Four Ways Not to Compliment a Writer

Writers as a group appreciate having their egos stroked, and if you genuinely like a writer’s work it’s a kindness to tell them so.  But there are some compliments which can backfire on the giver, no matter how well-meant the delivery.  Most writers, most of the time, will accept a dubious or awkward compliment with a smile and confine themselves to an inward wince or possibly a private gripe session later among friends, but even the nicest writers can have the sort of bad day when the lid comes off of everything, and some writers . . . well, much as it pains me to admit it, writers – even good writers – are as likely to be jerks as anyone else in the general population.

Accordingly, here are a quartet of comments from the top of the Best If  Avoided list:

“I loved your book!  I’ve loaned it to all my friends!”

The savvy writer accepts such a compliment graciously, because word-of-mouth is still the best advertising, and because making an enemy of a reader is a bad move for a lot of reasons . . . but there’s no escaping the inward wince on behalf of all of the copies that could have been purchased if the bestower-of-compliments had confined themself to making enthusiastic recommendations at the bookstore instead.

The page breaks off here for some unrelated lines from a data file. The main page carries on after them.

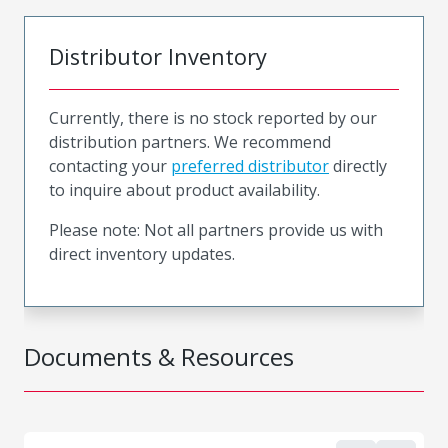
Distributor Inventory
Currently, there is no stock reported by our
distribution partners. We recommend
contacting your
preferred distributor
directly
to inquire about product availability.
Please note: Not all partners provide us with
direct inventory updates.
Documents & Resources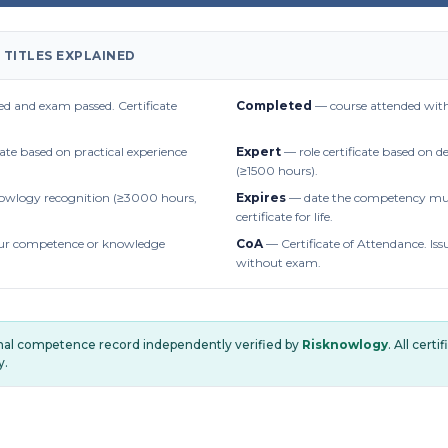
 TITLES EXPLAINED
d and exam passed. Certificate
Completed
— course attended with
cate based on practical experience
Expert
— role certificate based on 
(≥1500 hours).
owlogy recognition (≥3000 hours,
Expires
— date the competency mus
certificate for life.
r competence or knowledge
CoA
— Certificate of Attendance. Iss
without exam.
onal competence record independently verified by
Risknowlogy
. All cert
y.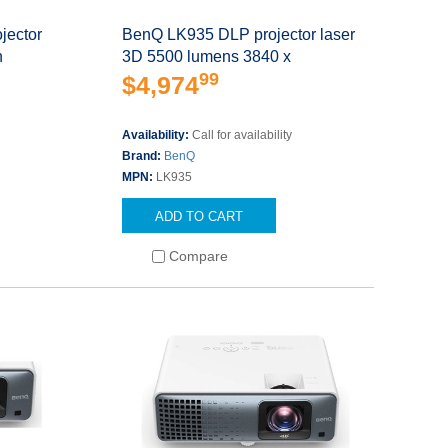
jector
BenQ LK935 DLP projector laser
n
3D 5500 lumens 3840 x
99
$4,974
Availability:
Call for availability
Brand:
BenQ
MPN:
LK935
ADD TO CART
Compare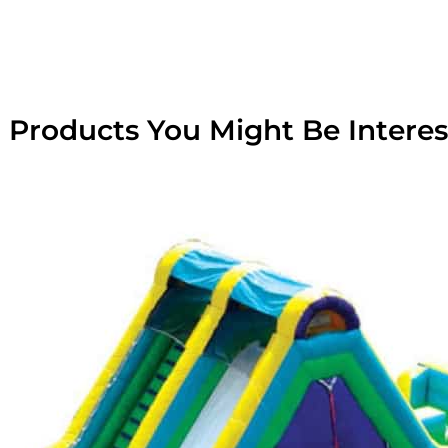
 Products You Might Be Interes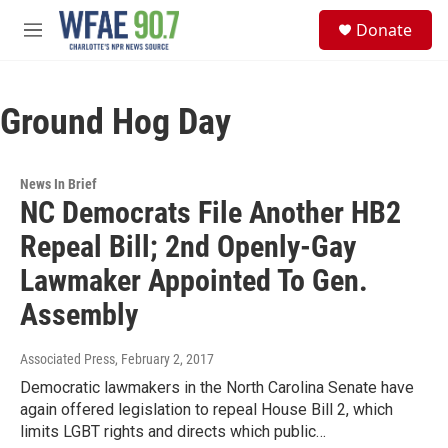
Skip to main content
S
Donate
e
M
a
e
r
n
c
u
h
Ground Hog Day
u
e
r
News In Brief
y
NC Democrats File Another HB2
Repeal Bill; 2nd Openly-Gay
Lawmaker Appointed To Gen.
Assembly
Associated Press
, February 2, 2017
Democratic lawmakers in the North Carolina Senate have
again offered legislation to repeal House Bill 2, which
limits LGBT rights and directs which public…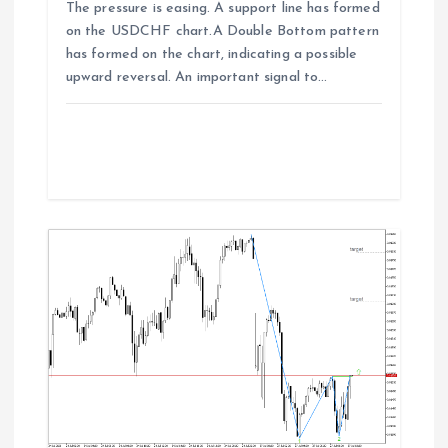
The pressure is easing. A support line has formed
on the USDCHF chart.A Double Bottom pattern
has formed on the chart, indicating a possible
upward reversal. An important signal to…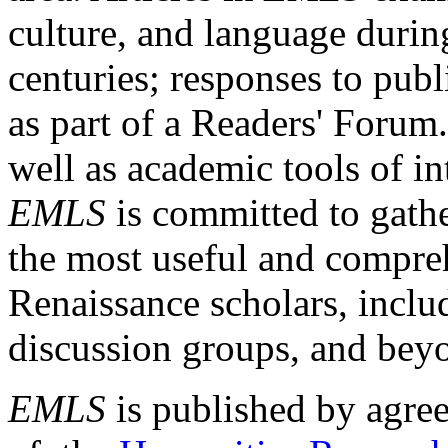
culture, and language durin
centuries; responses to publ
as part of a Readers' Forum
well as academic tools of int
EMLS
is committed to gathe
the most useful and compreh
Renaissance scholars, includ
discussion groups, and bey
EMLS
is published by agre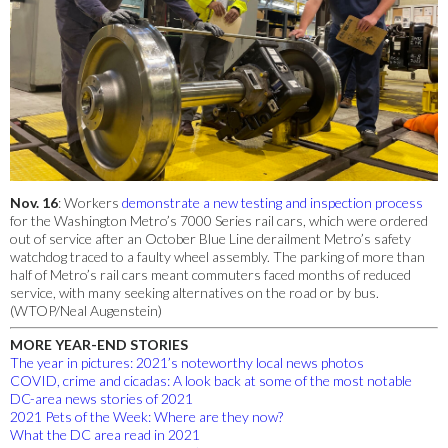
Nov. 16
: Workers
demonstrate a new testing and inspection process
for the Washington Metro’s 7000 Series rail cars, which were ordered
out of service after an October Blue Line derailment Metro’s safety
watchdog traced to a faulty wheel assembly. The parking of more than
half of Metro’s rail cars meant commuters faced months of reduced
service, with many seeking alternatives on the road or by bus.
(WTOP/Neal Augenstein)
MORE YEAR-END STORIES
The year in pictures: 2021’s noteworthy local news photos
COVID, crime and cicadas: A look back at some of the most notable
DC-area news stories of 2021
2021 Pets of the Week: Where are they now?
What the DC area read in 2021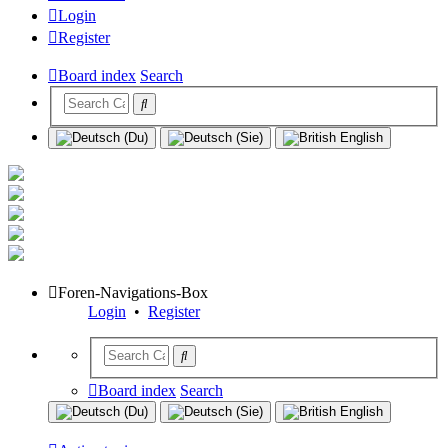
Login
Register
Board index
Search
Foren-Navigations-Box
Login
•
Register
Board index
Search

“I love all your books!  I can’t wait until the library/the used bookstore/my buddy who lends me her copies gets the next one!”

Once again, most writers will take this compliment with a smile, because most writers can remember being young and/or impecunious themselves, and it would be hypocritical for them to complain about somebody else taking advantage of the same shifts and expedients that sustained them once upon a time.  But there’s still that inner wince, and the wistful contemplation of sales that might have been.

“I’ve loved your books ever since I was in fifth grade/high school/college!”

Again, the kind-hearted writer has no choice but to smile – and in fact, it’s nice to know that one was a formative or encouraging influence upon somebody in their youth.  But there’s no denying the fact that praise of this sort has a corresponding tendency to make the recipient of the compliment feel older than they did in the moment before it was uttered.  “I’ve always loved your books!” or “I’ve loved your books for ages!” are words less likely to send the writer in question off into a spell of broody melancholia.

“I don’t usually go for this genre/this trope/this style, but you made me like it!”

This compliment is especially tricky because sometimes it works and sometimes it doesn’t.  Some writers like the idea of doing such a good job of a thing that they succeed in overcoming a reader’s ingrained prejudices.  (I confess to being a member of that camp myself.)  Others, though, will take offense at the implication that their chosen genre or trope or style has something wrong with it that needs to be dressed up and made palatable to the general public.  Unless you know how the recipient is likely to react, this compliment is best deployed with caution.

What do you say to a writer, then, if you want to compliment them?

Well, an unadorned but sincerely-meant “I love your books!” is always good.